When creating a VM-based workload cluster on the UI, you can modify the default parameters for Calico CNI, AVE CSI, node group autoscaling, and GPU addons. You can also enable and configure Observability, Log, External load balancer, and Ingress controller related addons based on your actual needs.
After configuration, click Create to initiate the VM-based workload cluster creation process.
Note:
Default parameters cannot be modified for AIC CNI and ABS CSI addons.
You can configure the Calico CNI addon through the UI or using YAML configuration.
This addon only supports parameter modification when creating the VM-based workload cluster on the UI. Once created, modifications cannot be made through the UI.
UI Configuration
Select Network encapsulation.
Set whether to Enable BGP.
YAML configuration
The following is a YAML example. You can modify the encapsulation and cidr parameters based on your needs:
installation:
calicoNetwork:
bgp: Enabled # Specify whether BGP is enabled, and cannot be modified.
ipPools: # Can configure only one IP pool.
- encapsulation: IPIP # Specify the network encapsulation method.
cidr: 172.16.0.0/16 # Specify the CIDR for the IP Pool, which must be within the pod IP CIDR address range; this range cannot overlap with the network used by the cluster and cannot use public addresses. Different clusters can use the same network segment.
You can configure the AVE CSI addon using YAML.
Parameter description
The parameters that can be configured are as follows:
| Parameter | Description | ||
|---|---|---|---|
| driver | maxSnapshotsPerVolume | Maximum number of snapshots per volume. Default is 3. |
|
| preferredVolumeBusType | Bus type to which volumes are preferred to be mounted. Default is VIRTIO. |
||
| storageClass | parameters | storagePolicy | The volume storage policy configured by the default-created StorageClass. Default is REPLICA_2_THIN_PROVISION, supporting REPLICA_2_THIN_PROVISION, REPLICA_3_THIN_PROVISION, REPLICA_2_THICK_PROVISION or REPLICA_3_THICK_PROVISION. |
| csi.storage.k8s.io/fstype | Default file type for volumes configured by the default-created StorageClass. Default is ext4, supporting ext2, ext3,
ext4, or xfs. |
||
| reclaimPolicy | Volume deletion policy configured by the default-created StorageClass. Default is Delete. |
||
YAML example
driver:
maxSnapshotsPerVolume: 3
preferredVolumeBusType: VIRTIO
storageClass:
reclaimPolicy: Delete
parameters:
storagePolicy: REPLICA_2_THIN_PROVISION
csi.storage.k8s.io/fstype: ext4
Once you have enabled node group autoscaling on the Node configuration page, you can configure the parameters for the cluster-autoscaler addon using YAML.

☆ ☆ ☆

WORK TO COMPLETE:
1) List every volume storage policy that the workload cluster text says the storagePolicy parameter supports.
2) According to the workload cluster text, what is the default bus type to which volumes are preferred to be mounted?
3) Return, word for word, the passage of the workload cluster text starting with "You can configure the Calico" and going on through "Select Network encapsulation.".

GIVEN INFORMATION:
☆ ☆ ☆

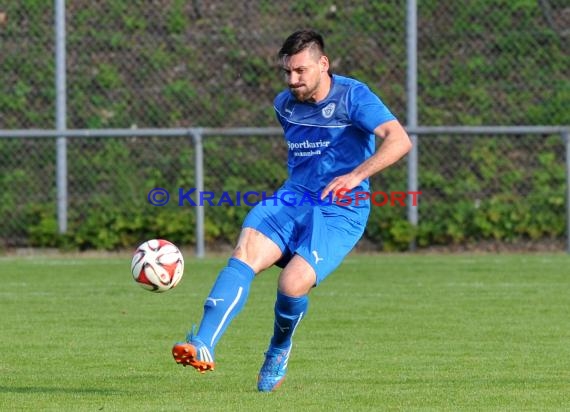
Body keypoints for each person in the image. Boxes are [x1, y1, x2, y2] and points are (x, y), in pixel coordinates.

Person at [172, 29, 412, 392]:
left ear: (323, 64)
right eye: (287, 72)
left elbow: (399, 140)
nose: (293, 80)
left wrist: (355, 175)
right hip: (293, 199)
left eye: (300, 71)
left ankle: (278, 349)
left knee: (292, 283)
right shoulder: (284, 104)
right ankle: (202, 342)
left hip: (342, 210)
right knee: (246, 250)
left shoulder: (354, 96)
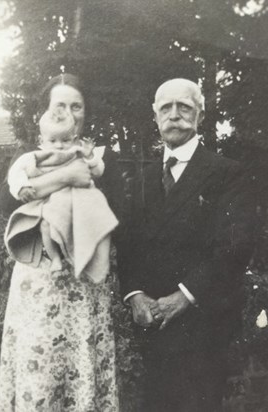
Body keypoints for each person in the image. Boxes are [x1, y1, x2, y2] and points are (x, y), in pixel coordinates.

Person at [119, 78, 255, 412]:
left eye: (185, 107)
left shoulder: (228, 173)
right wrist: (135, 295)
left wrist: (184, 296)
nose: (174, 115)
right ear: (155, 116)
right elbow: (128, 246)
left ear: (201, 115)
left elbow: (235, 247)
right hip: (151, 328)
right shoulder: (141, 180)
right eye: (166, 107)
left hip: (203, 327)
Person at [0, 73, 123, 412]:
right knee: (39, 370)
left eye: (76, 106)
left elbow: (118, 213)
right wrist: (65, 177)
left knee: (80, 364)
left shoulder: (97, 159)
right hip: (39, 284)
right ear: (47, 112)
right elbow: (6, 201)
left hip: (85, 282)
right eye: (60, 105)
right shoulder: (29, 155)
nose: (69, 112)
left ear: (85, 112)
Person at [5, 106, 118, 282]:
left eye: (65, 140)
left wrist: (90, 157)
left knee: (92, 225)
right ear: (42, 139)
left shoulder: (76, 152)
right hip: (51, 204)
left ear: (74, 138)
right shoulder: (35, 156)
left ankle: (94, 262)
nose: (59, 145)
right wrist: (22, 187)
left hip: (79, 203)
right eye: (53, 140)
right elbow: (15, 173)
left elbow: (98, 171)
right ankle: (56, 259)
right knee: (46, 226)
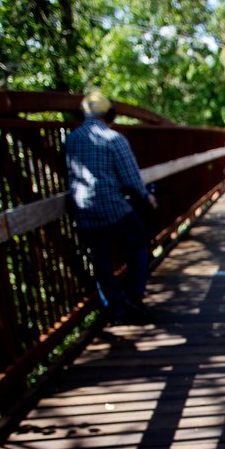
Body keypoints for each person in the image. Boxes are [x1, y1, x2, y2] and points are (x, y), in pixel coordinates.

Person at [65, 90, 158, 325]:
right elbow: (131, 179)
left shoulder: (72, 138)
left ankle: (114, 308)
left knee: (101, 259)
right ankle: (132, 299)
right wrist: (147, 197)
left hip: (83, 209)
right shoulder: (113, 139)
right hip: (112, 207)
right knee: (138, 246)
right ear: (111, 114)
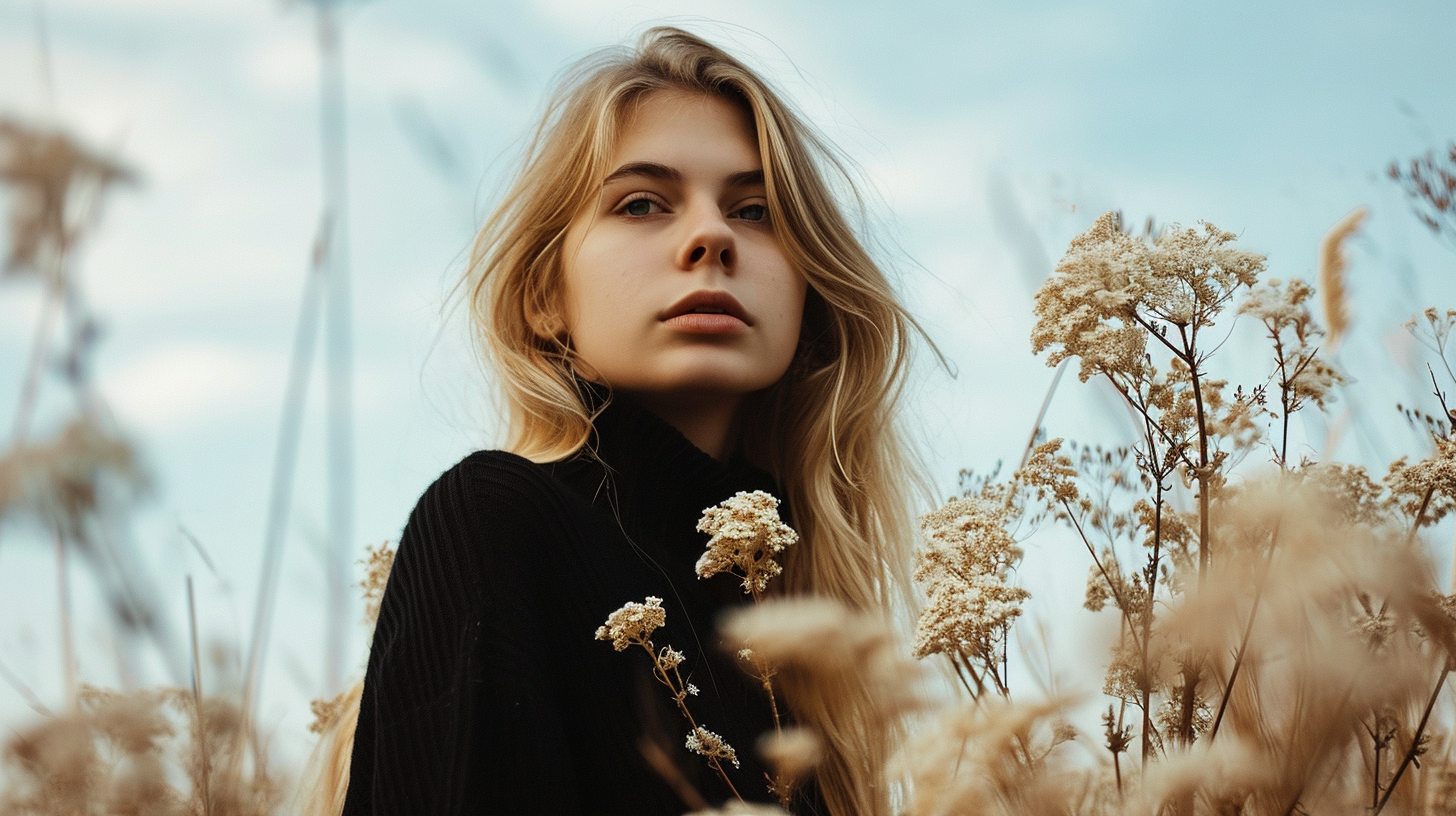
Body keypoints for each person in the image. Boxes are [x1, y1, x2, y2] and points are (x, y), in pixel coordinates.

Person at [331, 26, 928, 816]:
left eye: (754, 211)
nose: (712, 236)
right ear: (547, 297)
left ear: (808, 304)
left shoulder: (808, 642)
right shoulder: (494, 521)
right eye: (642, 203)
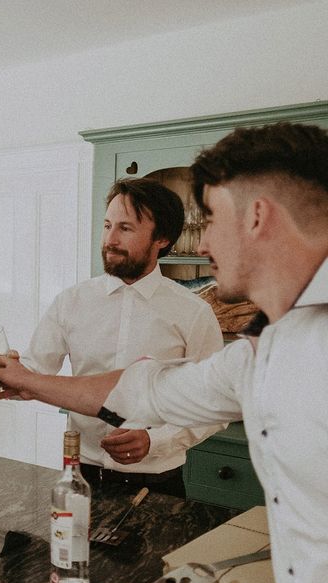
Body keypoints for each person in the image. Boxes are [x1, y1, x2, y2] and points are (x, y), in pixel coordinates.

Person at [0, 122, 328, 583]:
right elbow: (152, 388)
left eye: (211, 219)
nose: (206, 242)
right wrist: (24, 378)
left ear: (258, 217)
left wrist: (154, 438)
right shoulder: (266, 350)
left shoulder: (206, 315)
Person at [22, 177, 224, 496]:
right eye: (107, 225)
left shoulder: (193, 312)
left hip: (157, 485)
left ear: (162, 238)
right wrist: (1, 370)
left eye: (125, 228)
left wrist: (155, 441)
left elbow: (213, 404)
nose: (110, 239)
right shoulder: (71, 302)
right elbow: (33, 371)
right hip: (80, 479)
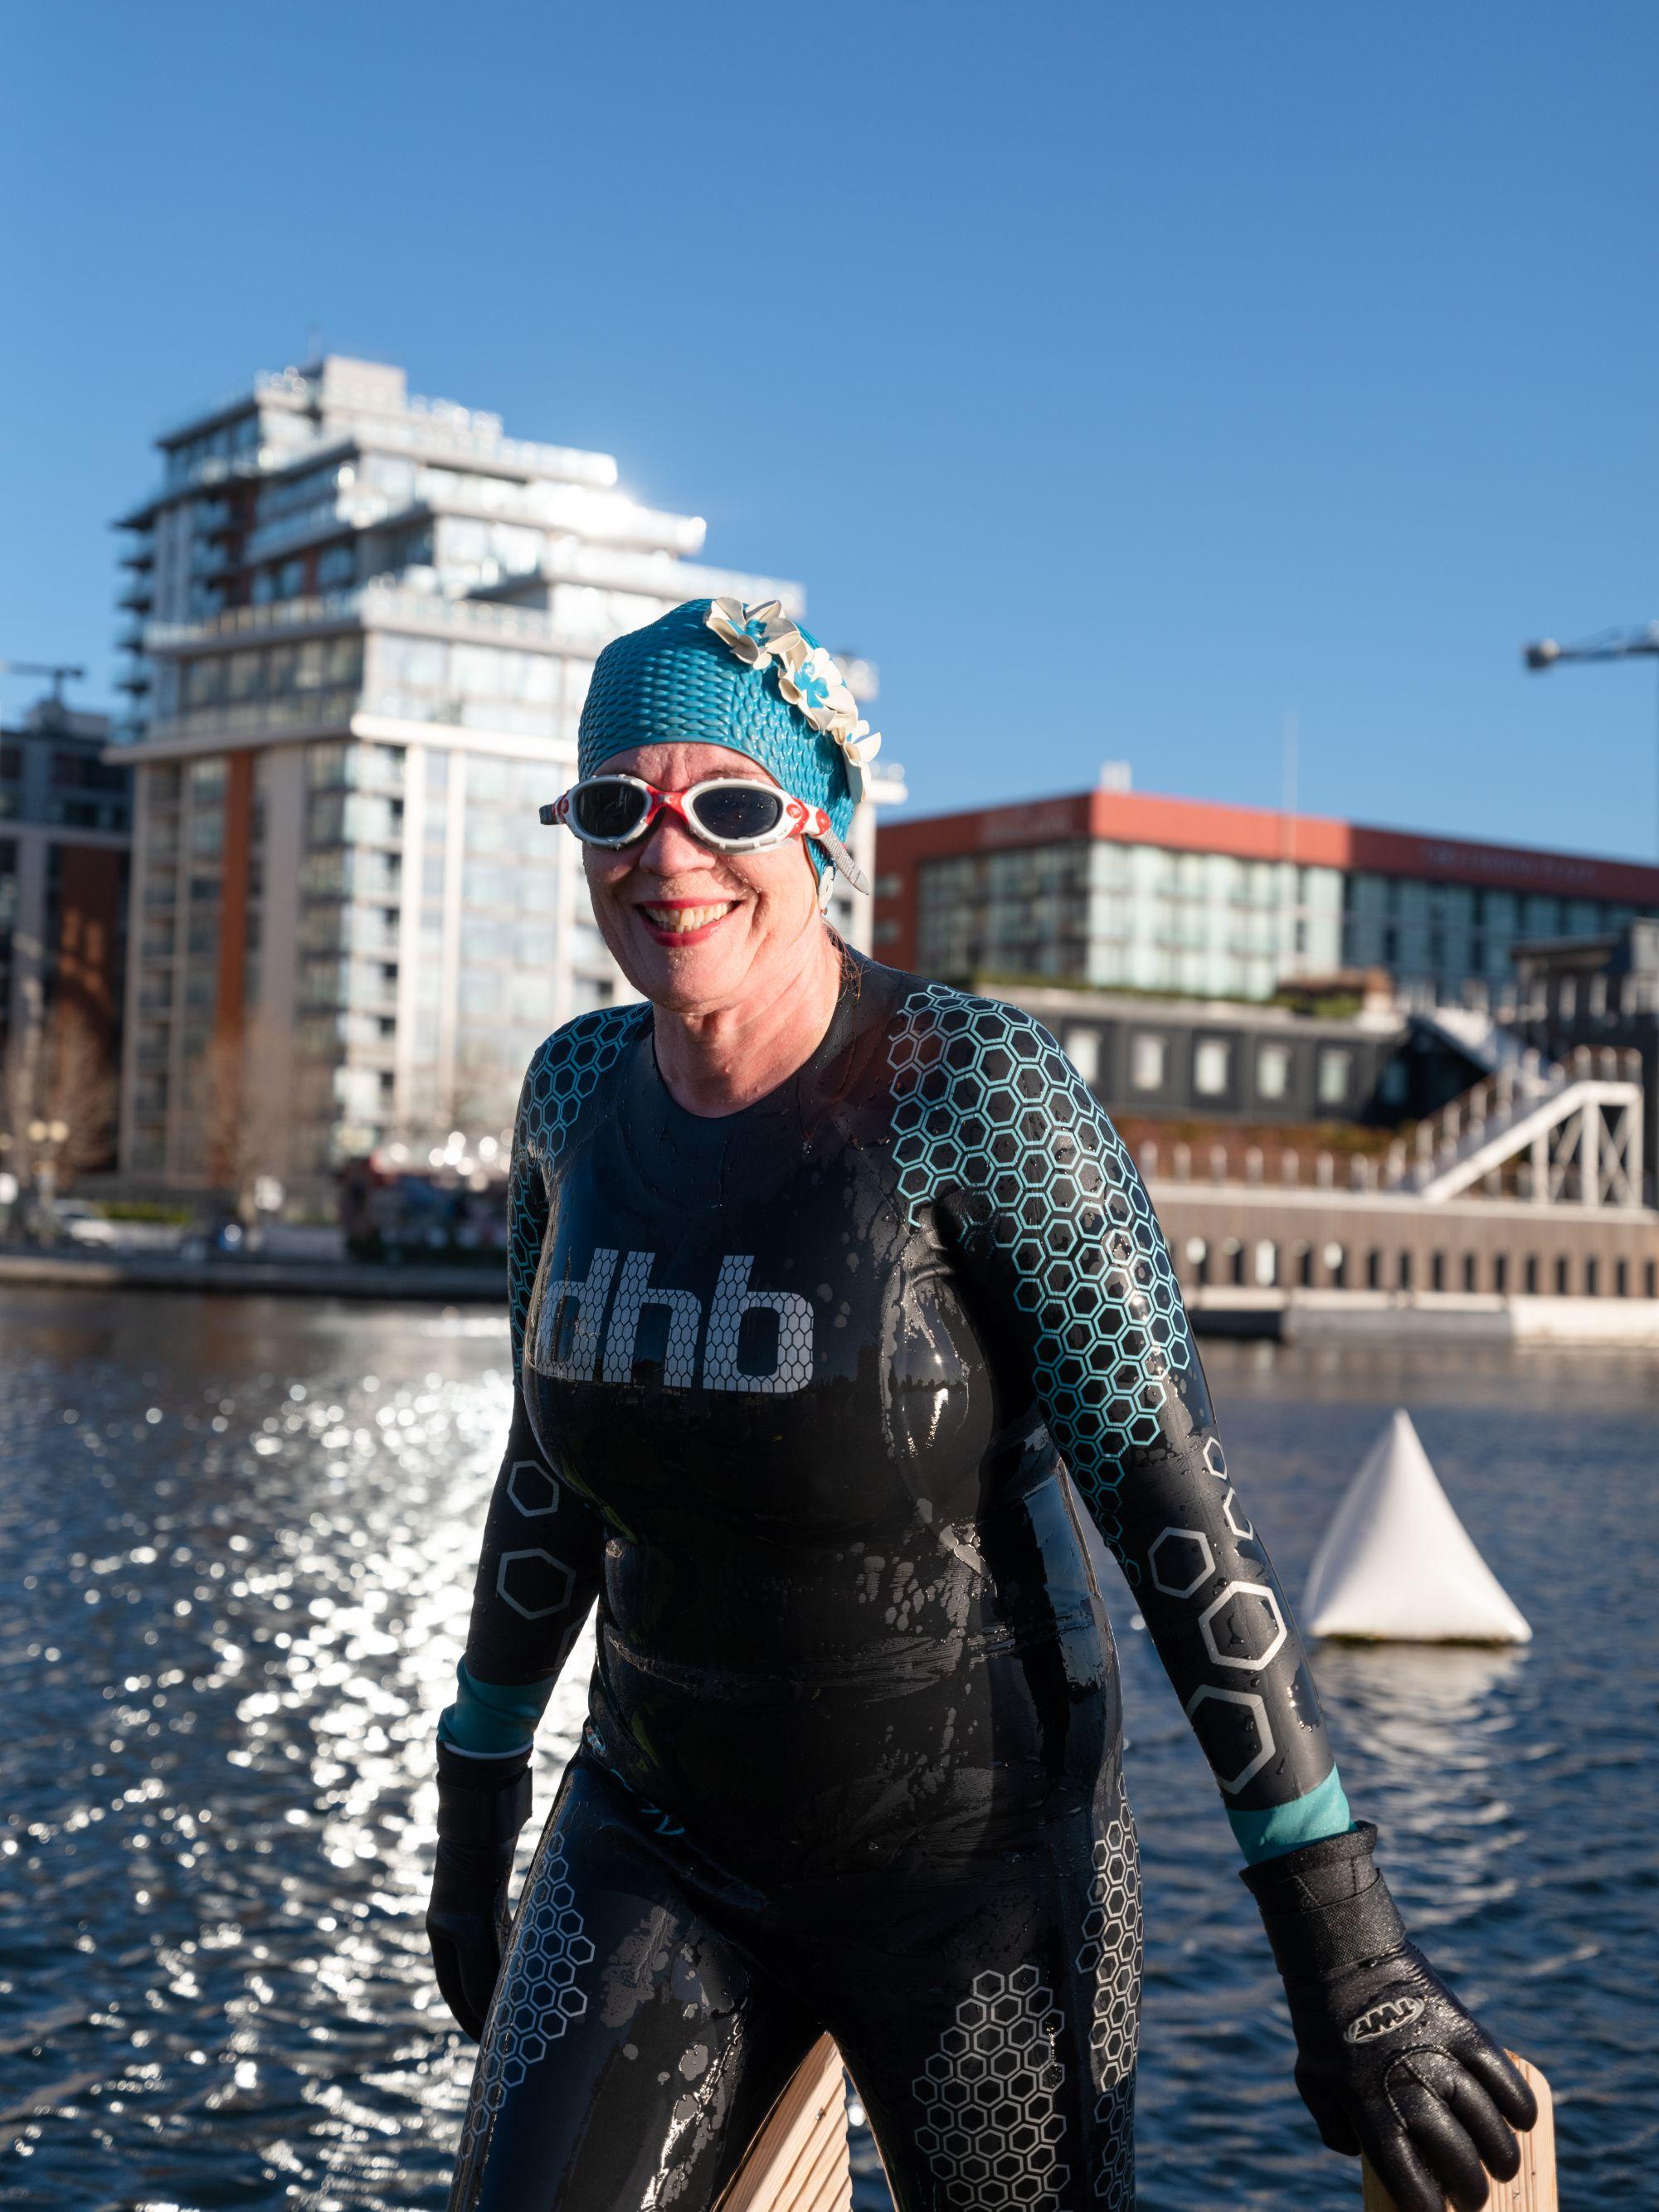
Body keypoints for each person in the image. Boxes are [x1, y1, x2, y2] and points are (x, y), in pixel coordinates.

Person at [426, 597, 1536, 2212]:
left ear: (820, 830)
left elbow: (1179, 1522)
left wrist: (1343, 1940)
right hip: (652, 1836)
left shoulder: (977, 1095)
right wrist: (476, 1794)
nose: (666, 856)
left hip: (973, 1879)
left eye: (726, 804)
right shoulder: (571, 1099)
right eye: (614, 806)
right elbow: (551, 1468)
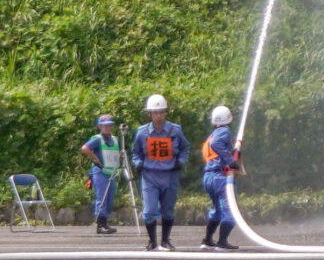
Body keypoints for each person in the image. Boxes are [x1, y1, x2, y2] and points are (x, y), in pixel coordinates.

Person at [131, 94, 190, 251]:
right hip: (150, 176)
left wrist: (180, 161)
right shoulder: (142, 132)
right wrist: (138, 164)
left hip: (170, 175)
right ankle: (152, 242)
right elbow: (135, 152)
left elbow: (185, 147)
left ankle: (165, 240)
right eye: (155, 113)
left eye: (161, 112)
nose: (159, 116)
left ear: (165, 113)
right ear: (149, 114)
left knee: (168, 210)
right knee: (149, 210)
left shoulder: (175, 131)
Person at [201, 105, 242, 251]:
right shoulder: (224, 132)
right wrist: (231, 160)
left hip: (209, 177)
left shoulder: (212, 134)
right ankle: (222, 242)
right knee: (229, 210)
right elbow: (216, 145)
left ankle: (207, 240)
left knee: (217, 210)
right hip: (219, 177)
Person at [81, 114, 120, 234]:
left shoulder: (114, 139)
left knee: (109, 199)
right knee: (101, 198)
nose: (108, 128)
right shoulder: (98, 139)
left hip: (111, 172)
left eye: (110, 125)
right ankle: (100, 225)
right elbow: (85, 148)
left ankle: (105, 222)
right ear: (100, 126)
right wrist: (94, 158)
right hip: (100, 171)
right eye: (105, 126)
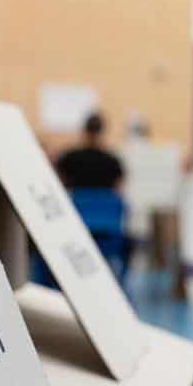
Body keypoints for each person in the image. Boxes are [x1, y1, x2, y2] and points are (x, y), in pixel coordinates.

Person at [55, 111, 131, 281]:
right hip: (108, 232)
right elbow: (119, 189)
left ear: (84, 130)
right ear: (102, 131)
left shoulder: (69, 158)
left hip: (75, 228)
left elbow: (58, 184)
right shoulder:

☆ ☆ ☆

ANSWERS:
1) REPLICA_2_THIN_PROVISION, REPLICA_3_THIN_PROVISION, REPLICA_2_THICK_PROVISION, REPLICA_3_THICK_PROVISION

2) VIRTIO

3)
You can configure the Calico CNI addon through the UI or using YAML configuration.
This addon only supports parameter modification when creating the VM-based workload cluster on the UI. Once created, modifications cannot be made through the UI.
UI Configuration
Select Network encapsulation.